Task:
Scan the entries for the string "wash" and give the number of lines that have it, nothing further.

Dataset entries:
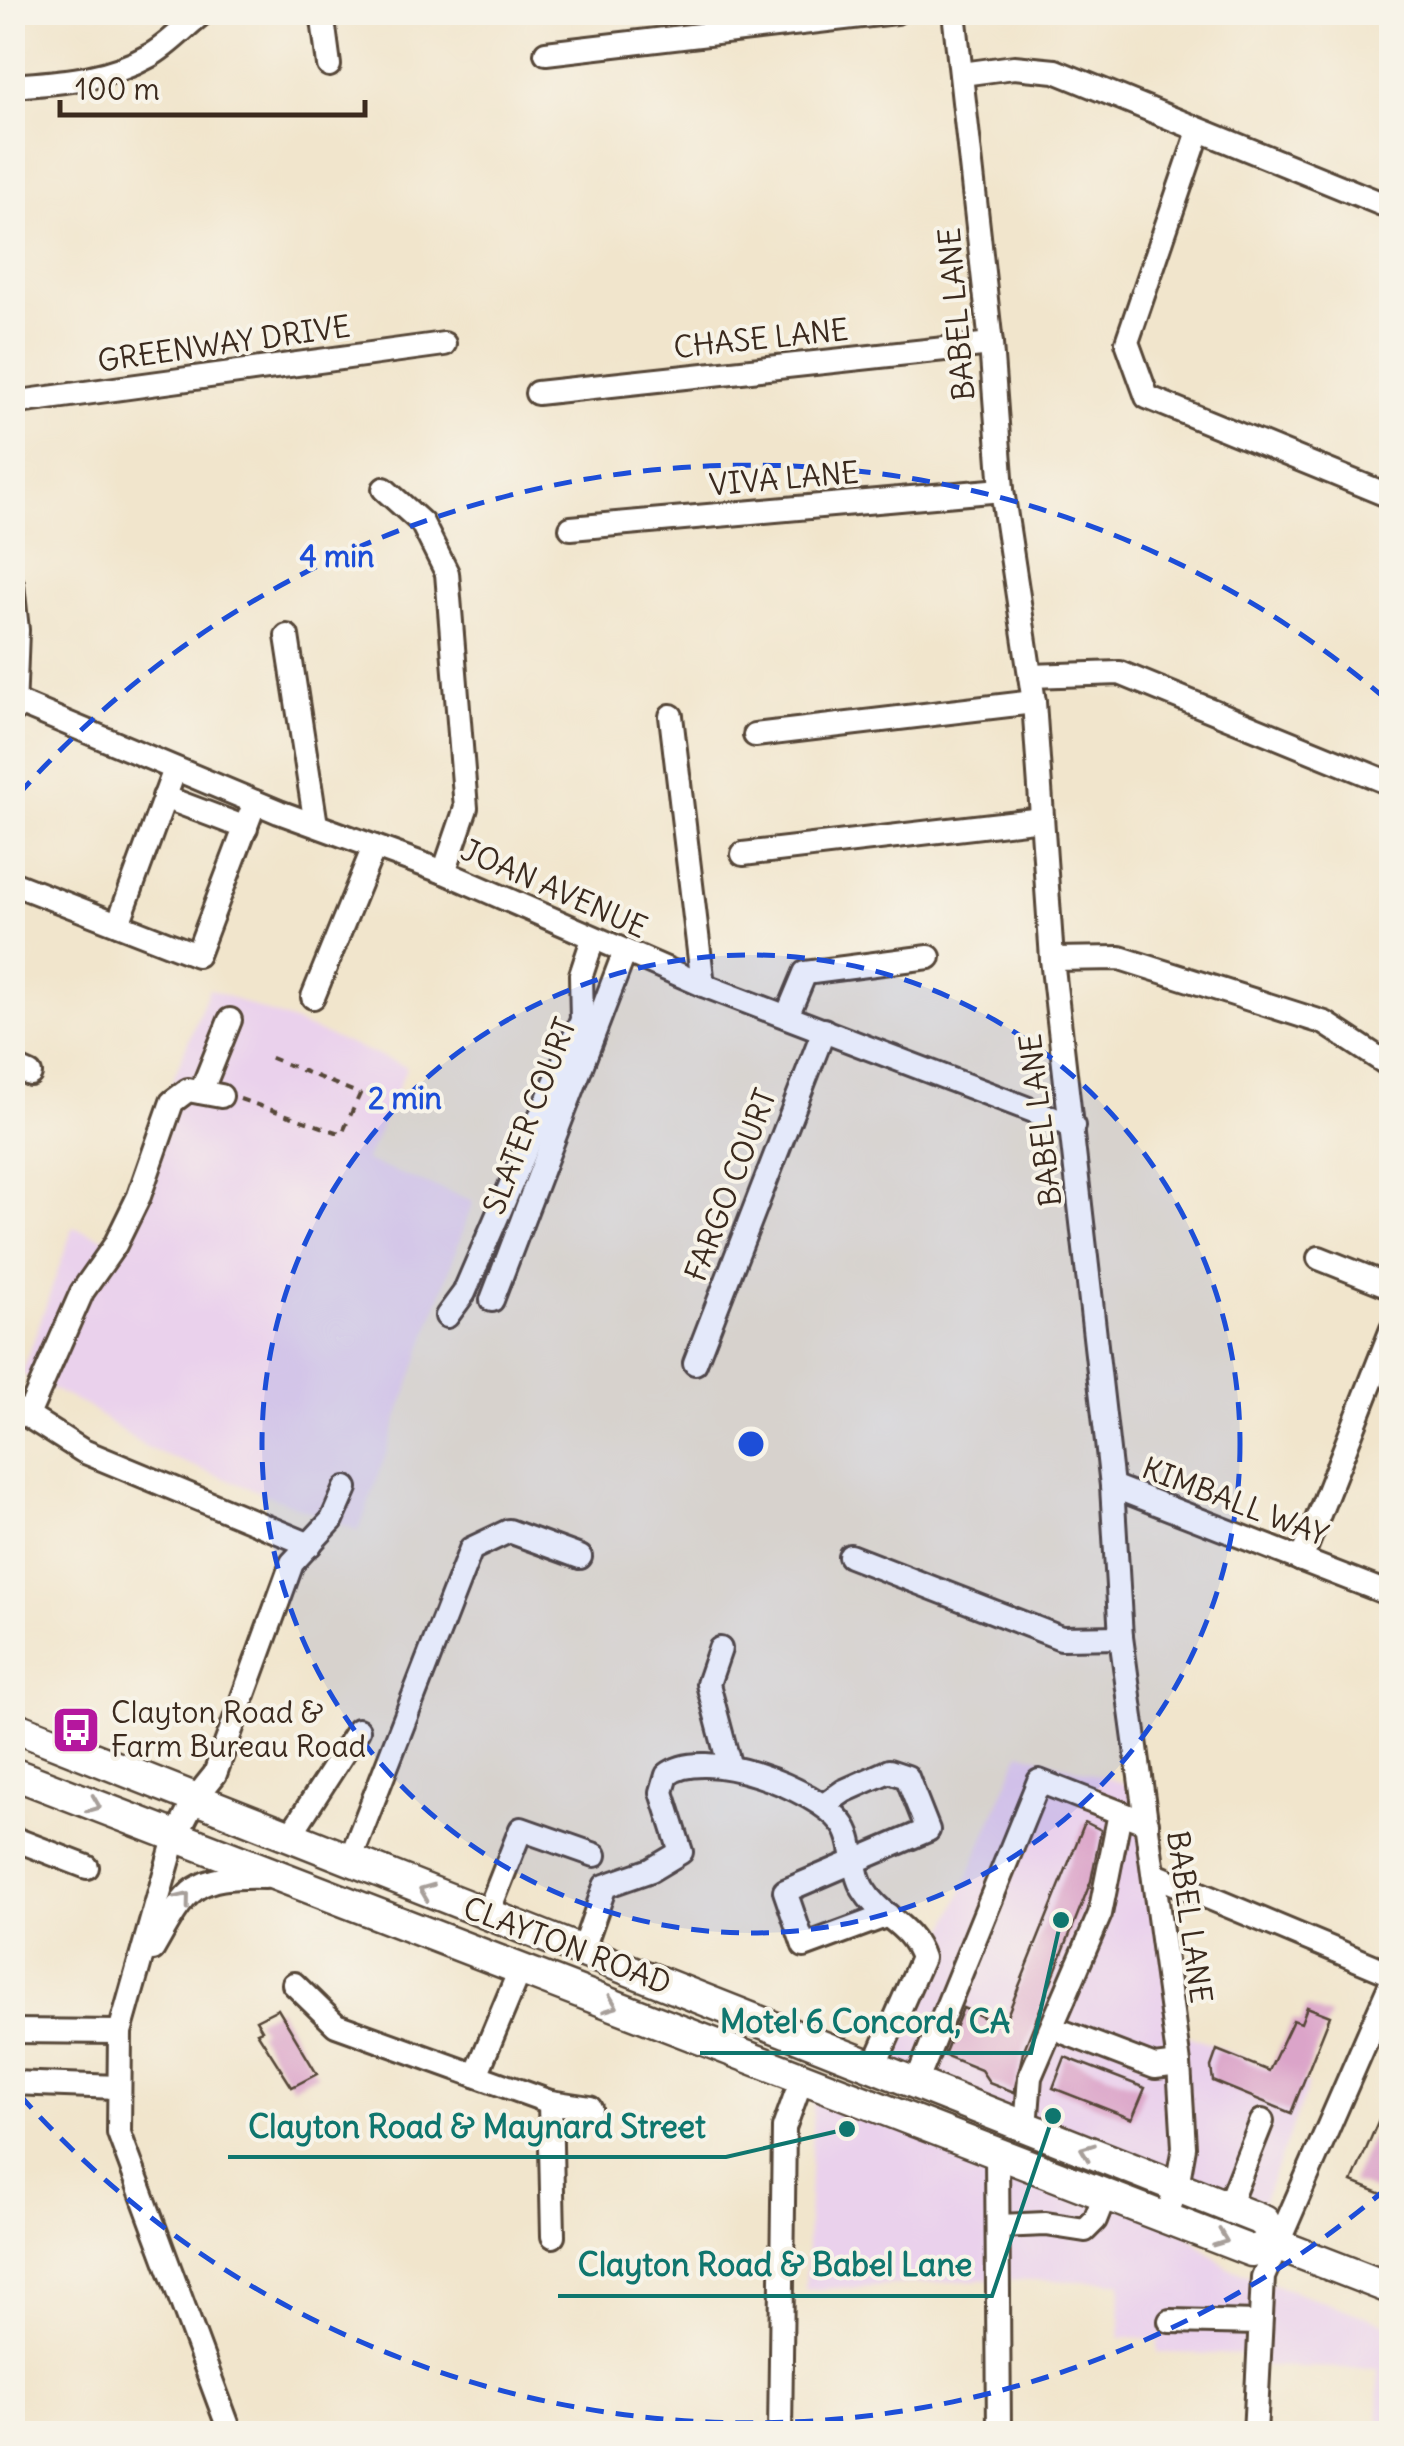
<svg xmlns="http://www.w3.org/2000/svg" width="1404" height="2446" viewBox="0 0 1404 2446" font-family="Delius,sans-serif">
<rect width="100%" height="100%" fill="#f7f3e8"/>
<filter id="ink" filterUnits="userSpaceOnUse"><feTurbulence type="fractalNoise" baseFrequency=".01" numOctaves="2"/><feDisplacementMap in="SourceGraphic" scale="20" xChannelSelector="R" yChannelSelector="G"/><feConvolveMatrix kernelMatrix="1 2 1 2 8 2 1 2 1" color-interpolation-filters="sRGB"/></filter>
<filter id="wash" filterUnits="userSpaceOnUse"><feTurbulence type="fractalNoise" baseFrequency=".0048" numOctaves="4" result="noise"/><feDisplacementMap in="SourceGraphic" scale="40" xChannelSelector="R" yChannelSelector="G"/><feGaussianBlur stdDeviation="2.25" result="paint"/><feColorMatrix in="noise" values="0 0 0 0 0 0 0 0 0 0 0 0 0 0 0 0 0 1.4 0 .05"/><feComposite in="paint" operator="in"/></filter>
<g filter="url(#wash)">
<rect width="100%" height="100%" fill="#f1e5cc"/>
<!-- built -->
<g fill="#ead1ec">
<polygon points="209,989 407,1067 365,1161 473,1201 359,1531 145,1447 86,1406 22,1374 73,1227 109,1240"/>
<polygon points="1020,1752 1140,1788 1174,2030 1309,2084 1257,2218 887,2072"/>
<polygon points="814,2083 1166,2218 1228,2268 1384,2323 1391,2329 1391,2433 1379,2433 1378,2369 1261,2366 1260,2355 1158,2353 1158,2339 1120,2338 1121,2282 996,2279 805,2290"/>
</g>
<g id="blocks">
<!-- building -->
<g fill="#dba4c9">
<polygon points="1085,1822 1101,1830 1091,1881 1023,2052 1014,2092 989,2082 981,2070 944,2055 963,2008 1003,2026"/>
<polygon points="1307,2007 1330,2016 1291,2113 1213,2081 1211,2067 1217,2050 1269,2071 1293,2020 1301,2023"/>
<polygon points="278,2009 317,2074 292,2087 257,2032 262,2030 256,2020"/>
<polygon points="1065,2057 1145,2088 1132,2119 1053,2088"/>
<polygon points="1392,2089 1392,2198 1352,2182"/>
</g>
</g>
</g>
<g filter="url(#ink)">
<use href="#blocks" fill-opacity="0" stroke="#564638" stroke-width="2.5"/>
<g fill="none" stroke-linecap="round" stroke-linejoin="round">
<!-- minor casing -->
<g stroke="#564638" stroke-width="28">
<g id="minor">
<polyline points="322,12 329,65"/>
<polyline points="954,12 991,344 1002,490 1034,702 1052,959 1112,1486 1121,1637 1179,2064 1184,2147 1177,2186 1166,2218"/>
<polyline points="546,53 896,12"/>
<polyline points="962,74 1014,67 1055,71 1392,208"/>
<path d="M 12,86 C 59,82 107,80 149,56 C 169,45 185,26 204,12"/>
<polyline points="1199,131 1127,342 1147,397 1392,497"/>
<polyline points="537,393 991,344"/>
<polyline points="12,403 444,344"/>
<polyline points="384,489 422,523 447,573 466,808 444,872"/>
<polyline points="571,528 1002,490"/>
<polyline points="12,584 17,630 14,711"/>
<polyline points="287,636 316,825"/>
<polyline points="1030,676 1120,673 1392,784"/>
<polyline points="12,700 279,812 444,872 703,985 1073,1126"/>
<polyline points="671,716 703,985"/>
<polyline points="755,735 1034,702"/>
<polyline points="164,797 246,828"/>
<polyline points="743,854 1042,819"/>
<polyline points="12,883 197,955 255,802"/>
<polyline points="118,924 175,769"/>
<polyline points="1052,959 1120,958 1325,1023 1392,1067"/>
<polyline points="313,997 374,847"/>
<polyline points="787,1016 805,973 929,957"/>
<polyline points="12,1066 30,1074"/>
<polyline points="201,1092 230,1020"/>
<polyline points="1319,1258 1392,1287"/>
<polyline points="492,1300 624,954"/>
<polyline points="447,1316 464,1293 582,1020 581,975 593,939"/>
<polyline points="695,1363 824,1030"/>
<polyline points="12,1406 83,1451 310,1545"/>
<polyline points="28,1415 82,1292 115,1245 139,1196 172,1102 188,1090 221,1096"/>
<polyline points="1112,1486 1392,1595"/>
<polyline points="850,1556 1061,1638 1121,1637"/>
<polyline points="1301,1560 1392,1329"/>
<polyline points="720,1649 708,1684 729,1764"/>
<polyline points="824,1805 844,1791 889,1771 907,1777 928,1830 785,1891 804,1946 888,1915"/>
<polyline points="289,1837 358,1730"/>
<polyline points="12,1838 87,1867"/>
<polyline points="350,1860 471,1549 509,1531 580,1557"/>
<polyline points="1155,1875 1392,1974"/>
<polyline points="487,1915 521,1829 595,1855"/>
<path d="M 153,1949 C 187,1888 193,1875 265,1877"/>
<path d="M 582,1952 L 605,1886 L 651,1870 L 681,1852 L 662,1792 L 667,1775 C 703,1745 816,1789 842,1823 C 856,1840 851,1870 863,1889 C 881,1919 910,1922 922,1958 L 874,2067"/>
<polyline points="294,1984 336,2025 550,2102 590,2108"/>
<polyline points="12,2031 120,2032"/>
<polyline points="1066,2033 1155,2067 1179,2064"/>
<polyline points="476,2075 520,1970"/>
<polyline points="12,2083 118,2087"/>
<polyline points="916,2083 1039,1781 1147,1823"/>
<polyline points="550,2102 553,2236"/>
<polyline points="1026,2127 1030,2077 1100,1914 1120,1813"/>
<polyline points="997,2153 999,2434"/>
<polyline points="1228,2206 1262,2121"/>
<polyline points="998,2226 1046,2224 1085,2230 1095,2220 1105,2195"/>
<polyline points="1170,2321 1260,2323"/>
<polyline points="231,2434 119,2133 120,2032 175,1838 195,1799 215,1774 292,1563 332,1520 346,1488"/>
<polyline points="780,2434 784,2128 802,2078"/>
<polyline points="1255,2434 1263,2277 1392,1981"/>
</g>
</g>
<!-- major casing -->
<g stroke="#564638" stroke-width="35">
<g id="major">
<polyline points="12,1726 1264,2221 1276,2244"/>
<polyline points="12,1773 1251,2251 1276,2244 1392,2289"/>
</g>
</g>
<!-- path -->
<polyline stroke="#564638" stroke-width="4" stroke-dasharray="8 8" stroke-linecap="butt" points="240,1099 342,1134 360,1094 269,1057"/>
<!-- minor -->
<use href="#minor" stroke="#fff" stroke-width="22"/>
<!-- major -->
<use href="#major" stroke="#fff" stroke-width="30"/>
</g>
<!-- one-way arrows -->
<defs><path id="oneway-chevron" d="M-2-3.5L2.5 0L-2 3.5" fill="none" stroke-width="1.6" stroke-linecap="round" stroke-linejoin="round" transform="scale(2.5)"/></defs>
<g stroke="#a79f9a">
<use href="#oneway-chevron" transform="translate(94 1805) rotate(22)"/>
<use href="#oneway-chevron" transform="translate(426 1891) rotate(-158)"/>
<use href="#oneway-chevron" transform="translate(184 1899) rotate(-51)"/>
<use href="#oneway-chevron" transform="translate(611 2005) rotate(21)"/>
<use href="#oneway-chevron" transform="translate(1087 2151) rotate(-159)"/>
<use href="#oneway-chevron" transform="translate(1221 2239) rotate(21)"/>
</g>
</g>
<!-- distance rings -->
<circle cx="751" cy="1444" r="489" fill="#1d4ed8" fill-opacity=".12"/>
<g fill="none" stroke="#1d4ed8" stroke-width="5" stroke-dasharray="18 12">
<circle cx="751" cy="1444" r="489"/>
<path d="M1387 2188A979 979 0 0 1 18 2093M18 795A979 979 0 0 1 1387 700"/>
</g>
<!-- icons -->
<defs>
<g id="bus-square" transform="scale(2.5)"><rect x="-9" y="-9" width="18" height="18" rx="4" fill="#b5179e" stroke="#f7f3e8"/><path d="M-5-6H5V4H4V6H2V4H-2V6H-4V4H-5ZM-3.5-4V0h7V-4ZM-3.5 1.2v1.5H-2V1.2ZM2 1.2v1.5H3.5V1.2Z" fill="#fff"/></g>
</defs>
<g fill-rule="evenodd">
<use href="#bus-square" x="76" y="1730"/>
</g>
<g text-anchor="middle" stroke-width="8" stroke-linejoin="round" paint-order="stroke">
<!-- street labels -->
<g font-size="30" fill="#3b2a1e" stroke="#f7f3e8">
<text transform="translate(957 314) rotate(-95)" y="10">BABEL LANE</text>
<text transform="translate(761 339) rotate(-6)" y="10">CHASE LANE</text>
<text transform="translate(224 344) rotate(-8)" y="10">GREENWAY DRIVE</text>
<text transform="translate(784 479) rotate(-5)" y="10">VIVA LANE</text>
<text transform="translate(554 889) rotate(24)" y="10">JOAN AVENUE</text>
<text transform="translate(530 1116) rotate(-69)" y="10">SLATER COURT</text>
<text transform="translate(1041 1120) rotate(-97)" y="10">BABEL LANE</text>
<text transform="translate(731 1185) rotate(-69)" y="10">FARGO COURT</text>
<text transform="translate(1235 1502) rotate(21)" y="10">KIMBALL WAY</text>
<text transform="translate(1189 1917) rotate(82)" y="10">BABEL LANE</text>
<text transform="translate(567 1946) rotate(21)" y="10">CLAYTON ROAD</text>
</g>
<!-- poi labels -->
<g font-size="30" fill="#3b2a1e" stroke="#f7f3e8" text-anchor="start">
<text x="111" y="1723">Clayton Road &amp;<tspan x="111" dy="34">Farm Bureau Road</tspan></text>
</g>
</g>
<circle cx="751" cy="1444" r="15" fill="#1d4ed8" stroke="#f7f3e8" stroke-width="5"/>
<g font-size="30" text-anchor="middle" font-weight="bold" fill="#1d4ed8" stroke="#f7f3e8" stroke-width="8" stroke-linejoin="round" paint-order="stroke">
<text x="337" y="567">4 min</text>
<text x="405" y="1109">2 min</text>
</g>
<!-- callouts -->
<path fill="none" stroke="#0f766e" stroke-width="4" d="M1061 1920L1031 2053H700M847 2129L726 2157H228M1053 2116L992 2296H558"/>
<g fill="#0f766e" stroke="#f7f3e8" stroke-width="4">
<circle cx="1061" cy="1920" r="10"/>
<circle cx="847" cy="2129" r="10"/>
<circle cx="1053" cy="2116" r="10"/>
</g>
<g font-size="32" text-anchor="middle" font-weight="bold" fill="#0f766e" stroke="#f7f3e8" stroke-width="8" stroke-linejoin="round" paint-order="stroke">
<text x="865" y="2033">Motel 6 Concord, CA</text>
<text x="477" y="2138">Clayton Road &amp; Maynard Street</text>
<text x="775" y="2276">Clayton Road &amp; Babel Lane</text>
</g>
<!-- margin -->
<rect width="1404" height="2446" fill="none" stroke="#f7f3e8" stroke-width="50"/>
<!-- scale -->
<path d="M60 100v15h305v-15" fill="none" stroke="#3b2a1e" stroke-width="5"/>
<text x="75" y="100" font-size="30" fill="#3b2a1e" stroke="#f7f3e8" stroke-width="8" paint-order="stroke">100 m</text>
</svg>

Result of the task:
2